In particolare: l’esame della condizione di fragilità del paziente
La Cassazione aggiunge, così, che la situazione di eventuale fragilità psicologica o psichica nella quale versa la paziente sottoposta alla misura illegittima non assurgerebbe certo a condizione di per sé ostativa rispetto alla risarcibilità del danno non patrimoniale; semmai, tale fattore potrebbe rilevare nel senso di implicare una maggiore complessità nell’accertamento delle conseguenze pregiudizievoli, sì da considerare anche la particolare condizione del danneggiato.

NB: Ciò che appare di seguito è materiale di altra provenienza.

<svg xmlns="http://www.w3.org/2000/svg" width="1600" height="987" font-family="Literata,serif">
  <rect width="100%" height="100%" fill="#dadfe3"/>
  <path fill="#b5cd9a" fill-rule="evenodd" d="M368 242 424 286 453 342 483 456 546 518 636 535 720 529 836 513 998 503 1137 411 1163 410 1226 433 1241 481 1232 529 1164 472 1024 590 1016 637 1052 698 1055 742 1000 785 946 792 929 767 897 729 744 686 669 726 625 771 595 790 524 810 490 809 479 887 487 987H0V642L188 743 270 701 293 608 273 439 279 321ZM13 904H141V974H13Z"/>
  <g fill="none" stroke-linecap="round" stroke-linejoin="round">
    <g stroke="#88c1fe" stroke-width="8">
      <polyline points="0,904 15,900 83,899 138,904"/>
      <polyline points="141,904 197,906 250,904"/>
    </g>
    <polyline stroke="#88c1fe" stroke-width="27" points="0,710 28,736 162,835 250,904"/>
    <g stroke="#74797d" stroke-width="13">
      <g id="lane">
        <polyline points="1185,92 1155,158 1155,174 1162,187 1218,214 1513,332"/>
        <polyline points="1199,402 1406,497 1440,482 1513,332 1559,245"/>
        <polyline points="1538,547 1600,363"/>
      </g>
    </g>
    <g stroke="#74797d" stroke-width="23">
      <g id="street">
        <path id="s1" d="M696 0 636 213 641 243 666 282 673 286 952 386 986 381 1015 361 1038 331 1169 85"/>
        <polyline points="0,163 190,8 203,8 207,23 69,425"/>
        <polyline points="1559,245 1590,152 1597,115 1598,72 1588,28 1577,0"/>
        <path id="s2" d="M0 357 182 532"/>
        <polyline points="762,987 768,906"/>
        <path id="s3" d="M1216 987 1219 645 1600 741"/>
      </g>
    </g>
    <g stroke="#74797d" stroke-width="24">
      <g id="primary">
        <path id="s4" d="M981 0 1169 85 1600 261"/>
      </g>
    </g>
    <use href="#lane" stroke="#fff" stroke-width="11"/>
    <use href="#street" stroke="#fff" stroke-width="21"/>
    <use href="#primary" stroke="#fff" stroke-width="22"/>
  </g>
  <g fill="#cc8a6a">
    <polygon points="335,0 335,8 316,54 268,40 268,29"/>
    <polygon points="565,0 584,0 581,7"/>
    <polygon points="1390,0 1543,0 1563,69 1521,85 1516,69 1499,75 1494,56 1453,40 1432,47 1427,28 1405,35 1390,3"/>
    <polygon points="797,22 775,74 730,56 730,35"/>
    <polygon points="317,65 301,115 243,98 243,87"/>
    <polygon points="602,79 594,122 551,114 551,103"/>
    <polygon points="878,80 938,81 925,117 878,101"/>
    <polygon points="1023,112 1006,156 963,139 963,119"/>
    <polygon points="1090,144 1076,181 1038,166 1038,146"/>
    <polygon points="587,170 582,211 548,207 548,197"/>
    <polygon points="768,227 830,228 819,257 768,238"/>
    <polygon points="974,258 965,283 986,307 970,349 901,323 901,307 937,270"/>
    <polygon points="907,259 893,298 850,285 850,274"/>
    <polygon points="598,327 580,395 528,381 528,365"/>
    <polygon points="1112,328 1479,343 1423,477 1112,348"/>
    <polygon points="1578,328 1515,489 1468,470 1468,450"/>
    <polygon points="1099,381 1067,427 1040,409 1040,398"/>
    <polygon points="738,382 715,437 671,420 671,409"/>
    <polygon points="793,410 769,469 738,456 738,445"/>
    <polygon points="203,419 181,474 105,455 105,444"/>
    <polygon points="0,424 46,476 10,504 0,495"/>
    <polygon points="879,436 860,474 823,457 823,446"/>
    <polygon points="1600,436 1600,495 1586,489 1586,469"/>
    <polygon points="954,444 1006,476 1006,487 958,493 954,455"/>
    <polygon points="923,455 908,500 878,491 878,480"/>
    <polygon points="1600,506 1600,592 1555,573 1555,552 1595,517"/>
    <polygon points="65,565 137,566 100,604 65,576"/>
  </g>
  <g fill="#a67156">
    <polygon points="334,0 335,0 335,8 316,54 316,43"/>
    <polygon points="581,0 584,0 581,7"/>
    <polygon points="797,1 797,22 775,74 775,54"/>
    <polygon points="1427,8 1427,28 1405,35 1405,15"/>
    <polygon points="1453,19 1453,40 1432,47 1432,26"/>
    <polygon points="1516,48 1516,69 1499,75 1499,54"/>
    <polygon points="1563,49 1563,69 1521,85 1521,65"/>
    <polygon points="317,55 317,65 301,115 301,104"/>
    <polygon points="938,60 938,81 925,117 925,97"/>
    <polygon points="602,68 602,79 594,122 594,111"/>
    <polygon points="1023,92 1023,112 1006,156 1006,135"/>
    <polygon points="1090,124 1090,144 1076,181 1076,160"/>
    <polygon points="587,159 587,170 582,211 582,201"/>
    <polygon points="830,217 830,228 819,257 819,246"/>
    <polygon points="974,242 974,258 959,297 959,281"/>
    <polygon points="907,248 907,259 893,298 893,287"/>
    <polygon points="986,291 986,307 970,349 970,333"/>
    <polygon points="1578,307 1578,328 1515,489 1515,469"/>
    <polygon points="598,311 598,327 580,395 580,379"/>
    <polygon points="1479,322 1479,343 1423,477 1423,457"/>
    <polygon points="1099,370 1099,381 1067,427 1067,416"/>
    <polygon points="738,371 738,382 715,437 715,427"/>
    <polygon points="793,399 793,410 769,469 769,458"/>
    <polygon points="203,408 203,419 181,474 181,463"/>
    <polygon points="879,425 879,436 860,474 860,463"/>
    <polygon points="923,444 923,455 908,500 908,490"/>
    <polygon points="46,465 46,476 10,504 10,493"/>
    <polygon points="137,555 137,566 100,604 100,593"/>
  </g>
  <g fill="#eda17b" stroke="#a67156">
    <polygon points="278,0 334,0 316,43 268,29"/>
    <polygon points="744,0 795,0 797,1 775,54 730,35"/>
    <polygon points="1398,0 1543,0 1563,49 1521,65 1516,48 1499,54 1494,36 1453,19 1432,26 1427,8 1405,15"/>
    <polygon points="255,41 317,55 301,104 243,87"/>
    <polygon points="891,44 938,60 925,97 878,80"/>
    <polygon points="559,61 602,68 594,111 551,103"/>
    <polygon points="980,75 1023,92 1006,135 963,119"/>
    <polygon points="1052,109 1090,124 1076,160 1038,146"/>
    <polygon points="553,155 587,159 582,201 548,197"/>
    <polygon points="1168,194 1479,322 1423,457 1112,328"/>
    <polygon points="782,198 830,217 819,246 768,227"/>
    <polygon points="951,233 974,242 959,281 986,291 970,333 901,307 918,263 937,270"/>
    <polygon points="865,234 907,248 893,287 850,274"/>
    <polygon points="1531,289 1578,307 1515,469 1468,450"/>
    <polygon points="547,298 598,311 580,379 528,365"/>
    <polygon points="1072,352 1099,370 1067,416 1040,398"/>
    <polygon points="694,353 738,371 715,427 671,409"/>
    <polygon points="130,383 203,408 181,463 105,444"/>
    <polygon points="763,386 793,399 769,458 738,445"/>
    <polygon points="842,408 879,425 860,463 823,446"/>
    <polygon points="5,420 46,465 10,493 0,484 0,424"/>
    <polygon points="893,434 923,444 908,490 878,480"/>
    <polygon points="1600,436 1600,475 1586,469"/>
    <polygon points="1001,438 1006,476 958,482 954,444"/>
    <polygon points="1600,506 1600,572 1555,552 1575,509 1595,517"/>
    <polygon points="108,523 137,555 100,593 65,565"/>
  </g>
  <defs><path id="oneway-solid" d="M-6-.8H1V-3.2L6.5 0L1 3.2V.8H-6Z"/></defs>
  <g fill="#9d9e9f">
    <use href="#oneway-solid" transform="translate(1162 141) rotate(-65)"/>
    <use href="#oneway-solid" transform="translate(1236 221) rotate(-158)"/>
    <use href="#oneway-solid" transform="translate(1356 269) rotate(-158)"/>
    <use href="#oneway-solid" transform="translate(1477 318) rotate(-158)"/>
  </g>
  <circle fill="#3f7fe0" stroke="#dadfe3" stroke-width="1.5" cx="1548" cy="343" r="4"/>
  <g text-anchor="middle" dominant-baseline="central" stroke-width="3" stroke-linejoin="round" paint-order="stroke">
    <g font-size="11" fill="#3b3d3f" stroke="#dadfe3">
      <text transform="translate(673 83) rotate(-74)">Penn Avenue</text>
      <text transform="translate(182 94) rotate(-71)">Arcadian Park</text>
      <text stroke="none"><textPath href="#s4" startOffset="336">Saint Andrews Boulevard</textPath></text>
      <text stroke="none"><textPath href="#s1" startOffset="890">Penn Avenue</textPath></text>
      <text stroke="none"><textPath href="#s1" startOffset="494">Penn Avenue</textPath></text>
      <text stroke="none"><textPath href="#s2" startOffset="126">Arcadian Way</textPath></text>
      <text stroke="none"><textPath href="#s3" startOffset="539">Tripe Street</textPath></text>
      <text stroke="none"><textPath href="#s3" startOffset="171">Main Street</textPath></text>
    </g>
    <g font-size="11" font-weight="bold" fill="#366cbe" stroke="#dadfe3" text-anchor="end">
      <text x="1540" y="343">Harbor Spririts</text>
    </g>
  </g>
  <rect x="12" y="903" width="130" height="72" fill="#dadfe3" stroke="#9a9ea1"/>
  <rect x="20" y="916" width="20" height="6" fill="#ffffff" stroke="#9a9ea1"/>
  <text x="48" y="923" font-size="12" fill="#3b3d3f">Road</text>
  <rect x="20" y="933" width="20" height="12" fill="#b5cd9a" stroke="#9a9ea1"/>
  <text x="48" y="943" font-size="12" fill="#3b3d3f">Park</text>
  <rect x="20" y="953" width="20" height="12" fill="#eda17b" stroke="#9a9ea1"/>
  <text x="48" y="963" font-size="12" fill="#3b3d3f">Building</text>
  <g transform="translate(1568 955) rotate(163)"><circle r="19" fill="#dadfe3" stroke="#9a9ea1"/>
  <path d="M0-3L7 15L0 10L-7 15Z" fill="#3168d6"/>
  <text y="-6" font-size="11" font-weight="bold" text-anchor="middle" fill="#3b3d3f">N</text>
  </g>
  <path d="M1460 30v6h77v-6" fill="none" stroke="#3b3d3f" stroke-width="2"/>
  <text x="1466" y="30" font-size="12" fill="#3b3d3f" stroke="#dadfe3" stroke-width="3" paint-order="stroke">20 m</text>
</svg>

Pertanto, conclude la Corte, cassando la sentenza impugnata e rinviando alla Corte d’Appello in diversa composizione, “i comportamenti illeciti possono rilevare sotto il profilo del danno conseguenza come danno non patrimoniale, nelle sue componenti della sofferenza pura e del danno dinamico relazionale, anche nei confronti di una persona psicologicamente fragile e che non goda di elevata considerazione sociale, perché ogni persona ha diritto a non essere coinvolta illegittimamente in episodi che mettano (ancor più) a repentaglio il suo equilibrio e la sua reputazione pubblica”.

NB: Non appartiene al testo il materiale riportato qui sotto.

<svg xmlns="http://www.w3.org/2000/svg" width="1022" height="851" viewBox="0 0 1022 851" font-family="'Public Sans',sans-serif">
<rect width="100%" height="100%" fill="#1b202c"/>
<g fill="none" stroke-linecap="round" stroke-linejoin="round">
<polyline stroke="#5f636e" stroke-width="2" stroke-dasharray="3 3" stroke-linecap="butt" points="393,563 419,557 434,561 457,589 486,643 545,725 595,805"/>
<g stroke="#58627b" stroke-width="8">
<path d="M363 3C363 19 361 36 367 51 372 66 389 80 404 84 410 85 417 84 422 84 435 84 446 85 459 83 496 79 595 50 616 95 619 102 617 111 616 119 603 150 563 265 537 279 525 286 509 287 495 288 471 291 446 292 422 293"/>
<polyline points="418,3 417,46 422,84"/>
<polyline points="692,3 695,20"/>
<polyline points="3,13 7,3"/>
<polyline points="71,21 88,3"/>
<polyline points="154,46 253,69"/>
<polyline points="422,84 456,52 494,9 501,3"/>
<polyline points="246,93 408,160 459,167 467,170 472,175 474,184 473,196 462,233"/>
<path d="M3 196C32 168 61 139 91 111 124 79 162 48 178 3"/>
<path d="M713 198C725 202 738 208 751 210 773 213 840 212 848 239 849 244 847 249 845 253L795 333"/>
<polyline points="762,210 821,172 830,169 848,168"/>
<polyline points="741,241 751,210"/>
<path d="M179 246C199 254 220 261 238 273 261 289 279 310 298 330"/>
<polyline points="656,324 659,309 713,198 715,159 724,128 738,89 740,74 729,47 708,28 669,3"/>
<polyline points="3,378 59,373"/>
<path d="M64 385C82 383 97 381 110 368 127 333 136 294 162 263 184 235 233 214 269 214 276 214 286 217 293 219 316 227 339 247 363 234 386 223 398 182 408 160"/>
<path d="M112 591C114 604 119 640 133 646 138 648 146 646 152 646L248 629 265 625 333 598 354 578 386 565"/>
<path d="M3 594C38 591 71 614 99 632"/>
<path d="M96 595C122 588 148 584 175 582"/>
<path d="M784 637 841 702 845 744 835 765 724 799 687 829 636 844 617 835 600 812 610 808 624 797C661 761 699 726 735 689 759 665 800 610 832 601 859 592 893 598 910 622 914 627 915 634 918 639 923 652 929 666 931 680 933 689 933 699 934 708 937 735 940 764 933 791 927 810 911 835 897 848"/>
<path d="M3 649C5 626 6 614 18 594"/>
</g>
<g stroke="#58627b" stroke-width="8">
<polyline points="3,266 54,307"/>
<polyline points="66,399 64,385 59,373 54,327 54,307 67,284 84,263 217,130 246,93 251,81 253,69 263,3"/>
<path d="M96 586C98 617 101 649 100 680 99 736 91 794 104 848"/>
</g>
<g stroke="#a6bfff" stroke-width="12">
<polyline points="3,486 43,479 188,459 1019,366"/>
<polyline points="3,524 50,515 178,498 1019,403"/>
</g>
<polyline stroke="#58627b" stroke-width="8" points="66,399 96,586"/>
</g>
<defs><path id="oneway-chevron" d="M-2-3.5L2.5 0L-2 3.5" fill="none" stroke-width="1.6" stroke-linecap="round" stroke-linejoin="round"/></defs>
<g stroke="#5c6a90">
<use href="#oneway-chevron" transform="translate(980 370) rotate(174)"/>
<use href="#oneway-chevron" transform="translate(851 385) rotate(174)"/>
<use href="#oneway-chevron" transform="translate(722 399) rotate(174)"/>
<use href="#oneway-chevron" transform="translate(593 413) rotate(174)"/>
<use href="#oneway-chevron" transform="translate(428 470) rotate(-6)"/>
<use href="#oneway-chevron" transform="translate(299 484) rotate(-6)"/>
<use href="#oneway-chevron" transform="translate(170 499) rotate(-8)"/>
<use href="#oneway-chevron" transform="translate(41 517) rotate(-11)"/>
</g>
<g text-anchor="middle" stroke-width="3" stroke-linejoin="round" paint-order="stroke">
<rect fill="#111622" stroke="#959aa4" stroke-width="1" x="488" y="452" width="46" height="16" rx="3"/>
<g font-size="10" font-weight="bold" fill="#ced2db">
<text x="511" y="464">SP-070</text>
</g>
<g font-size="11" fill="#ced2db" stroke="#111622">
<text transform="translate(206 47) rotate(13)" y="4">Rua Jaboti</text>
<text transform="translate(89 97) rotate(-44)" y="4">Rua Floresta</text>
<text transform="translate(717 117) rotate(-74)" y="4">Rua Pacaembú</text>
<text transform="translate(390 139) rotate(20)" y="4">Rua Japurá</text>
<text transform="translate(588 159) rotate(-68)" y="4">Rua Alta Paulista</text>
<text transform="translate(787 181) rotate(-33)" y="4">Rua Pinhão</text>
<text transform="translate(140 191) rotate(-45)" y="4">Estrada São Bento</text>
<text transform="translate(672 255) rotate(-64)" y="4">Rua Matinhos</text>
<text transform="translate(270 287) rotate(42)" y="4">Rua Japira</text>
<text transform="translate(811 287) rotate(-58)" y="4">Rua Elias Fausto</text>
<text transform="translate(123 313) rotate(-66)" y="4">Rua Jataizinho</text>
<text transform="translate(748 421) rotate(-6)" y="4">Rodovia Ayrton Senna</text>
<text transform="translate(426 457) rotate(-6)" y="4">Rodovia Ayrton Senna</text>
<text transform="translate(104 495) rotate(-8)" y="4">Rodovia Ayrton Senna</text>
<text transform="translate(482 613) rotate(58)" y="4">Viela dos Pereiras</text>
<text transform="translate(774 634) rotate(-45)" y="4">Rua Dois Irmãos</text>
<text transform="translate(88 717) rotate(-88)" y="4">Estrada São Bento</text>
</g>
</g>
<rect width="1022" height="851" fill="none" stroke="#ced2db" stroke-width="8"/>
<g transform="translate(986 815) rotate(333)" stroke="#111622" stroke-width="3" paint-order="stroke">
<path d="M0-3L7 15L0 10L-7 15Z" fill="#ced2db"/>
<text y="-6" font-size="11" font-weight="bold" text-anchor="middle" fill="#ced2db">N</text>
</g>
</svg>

Opinare diversamente condurrebbe, infine, secondo i giudici di legittimità, ad una conseguenza estrema ed intollerabile, cioè “affermare che gli episodi di violenza, di minaccia, di dileggio che si consumano a danno di persone psichicamente instabili o comunque che si collocano ai margini della società, e di illegittima privazione della libertà personale nei confronti di queste persone non producono mai alcun danno perché queste persone anche prima non godevano di elevata considerazione sociale o perché le stesse, avendo un equilibrio fragile e instabile, non sono in grado di avvertire il peso delle umiliazioni o di soffrire per la privazione della propria libertà”.